2. Background Information
Cardiac valves control blood flow within the heart by opening and closing their leaflets to create and release pressure differentials. Leaflets are primarily composed of valvular interstitial cells (VICs) residing in three apposed layers—a circumferentially oriented fibrosa layer, a randomly oriented spongiosa layer, and a radially oriented ventricularis layer. Collagen, collagen/proteoglycan, and collagen/elastin are the predominant extracellular matrix components in these layers, respectively. A diseased or damaged leaflet may result in valvular regurgitation and/or stenosis that detrimentally affects blood flow through the heart. In some cases, such leaflet dysfunctionalities are triggered by adverse biochemical factors and mechanical stresses on the VICs.

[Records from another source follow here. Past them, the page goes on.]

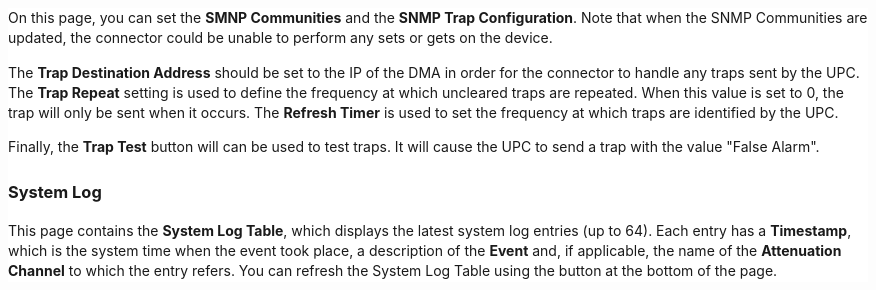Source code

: On this page, you can set the **SMNP Communities** and the **SNMP Trap Configuration**. Note that when the SNMP Communities are updated, the connector could be unable to perform any sets or gets on the device.

The **Trap Destination Address** should be set to the IP of the DMA in order for the connector to handle any traps sent by the UPC. The **Trap Repeat** setting is used to define the frequency at which uncleared traps are repeated. When this value is set to 0, the trap will only be sent when it occurs. The **Refresh Timer** is used to set the frequency at which traps are identified by the UPC.

Finally, the **Trap Test** button will can be used to test traps. It will cause the UPC to send a trap with the value "False Alarm".

### System Log

This page contains the **System Log Table**, which displays the latest system log entries (up to 64). Each entry has a **Timestamp**, which is the system time when the event took place, a description of the **Event** and, if applicable, the name of the **Attenuation Channel** to which the entry refers. You can refresh the System Log Table using the button at the bottom of the page.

In a healthy heart valve leaflet, VICs show quiescent fibroblast phenotype; however, their pathogenic myofibroblast phenotype is observed in its diseased counterpart. During fetal leaflet development, and in remodeling of fully-grown leaflets, VICs show active myofibroblast phenotype. Further, they show fibroblast phenotype on a soft substrate and active myofibroblast phenotypes on a substrate with high mechanical properties. Active myofibroblasts may cause contractility and in the presence of adverse environment, they may be transformed to pathogenic, which is not desirable.